• Kutipan Sumber:
━━━━━━━━

Tabungan di Bank Syariah Bukan Wadiah
Bank syariah menyebut tabungan yang disetorkan nasabah sebagai wadiah. Namun konsekuensi akad tabungan di bank sama sekali tidak sesuai dengan konsep wadiah menurut aturan syariat. Para ulama menyimpulkan, tabungan di bank adalah utang.
Kita awali kajian ini dengan menyoal hakikat menabung di bank, lalu kita bahas hukum syariatnya.
Menabung atau Memberi Utang?
Penabung di bank baik konvensional maupun syariah mengenal istilah
rekening bank. Rekening adalah daftar catatan muamalat (transaksi)
antara nasabah dan bank (lihat al-Wada`i’ al-Mashrafiyah karya Husain Kamil, majalah Mujamma’ al-Fiqh al-Islami No. 9 juz 1 hal. 689). Rekening ini dinamakan dalam bahasa Arab dengan al-hisab al-jari (perhitungan yang berjalan), atau dalam bahasa kita dikenal dengan account. Dinamakan al-hisab al-jari karena terus bergerak, bertambah atau berkurang (lihat Bunuk Tijariyah bila Riba, hal. 74).

━━━━━━━━

• Cuplikan Data:
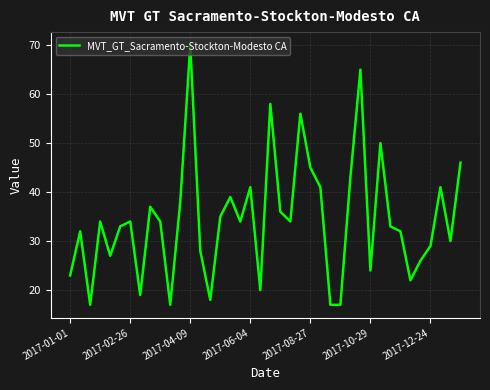

What is the difference between the maximum and minimum values?

53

━━━━━━━━

• Tugas Pengerjaan:
**1)** Cetak ulang bagian teks tentang tabungan di bank syariah tanpa mengubah satu kata pun. Mulailah dari kata-kata yang memuat "Tabungan di Bank Syariah" dan berhentilah setelah "bahas hukum syariatnya.".
**2)** Tuliskan lanjutan teks tentang tabungan di bank syariah, dimulai tepat setelah kalimat terakhir yang ditampilkan.

• Jawaban Tertulis:
**1)**
Tabungan di Bank Syariah Bukan Wadiah
Bank syariah menyebut tabungan yang disetorkan nasabah sebagai wadiah. Namun konsekuensi akad tabungan di bank sama sekali tidak sesuai dengan konsep wadiah menurut aturan syariat. Para ulama menyimpulkan, tabungan di bank adalah utang.
Kita awali kajian ini dengan menyoal hakikat menabung di bank, lalu kita bahas hukum syariatnya.

**2)**
Sementara simpanan rekening bank, inilah tema yang kita kaji,
didefinisikan dengan “uang yang dititipkan oleh pemiliknya di sebuah
bank, dan bank siap membayarkan kepada pemiliknya kapan pun dia
mengambilnya”(lihat Mu’jam al-Mushthalahat at-Tijariyah wal Maliyah wal Mashrafiyah, hal. 269; al-Wada`i’ al-Mashrafiyah karya al-Hasani, hal. 70; Buhuts fi Qadhaya Fiqhiyah Muashirah karya Qadhi al-Utsmani, hal. 350).
Berdasarkan penjelasan tersebut, menabung di bank memiliki dua hal
penting. Pertama, bank memegang tabungan (rekening) dan memiliki hak
untuk mengembangkannya, serta mengikat dirinya untuk bersedia
mengembalikan uang yang ketika diambil pemiliknya. Dan kedua, bank
mengharuskan dirinya untuk mengembalikan dana tersebut apa pun
risikonya, sehingga bank bertanggung jawab terhadap semua bentuk
kehilangan dan hal-hal yang tidak diinginkan.
Majma’ al-Fiqh al-Islami di bawah Liga Muslim Dunia memberikan
keputusan No. 86, 3/9 tentang tabungan sebagai berikut: “Tabungan bank,
baik di bank Islam maupun bank konvensional, adalah utang dari sudut
pandang fikih. Bank penerima tabungan adalah pihak yang bertanggung
jawab dan secara sah mengharuskan dirinya untuk mengembalikannya kepada
penabung saat dia menariknya dan keadaan bank (debitur) yang kaya tidak
mempengaruhi hukum utang.”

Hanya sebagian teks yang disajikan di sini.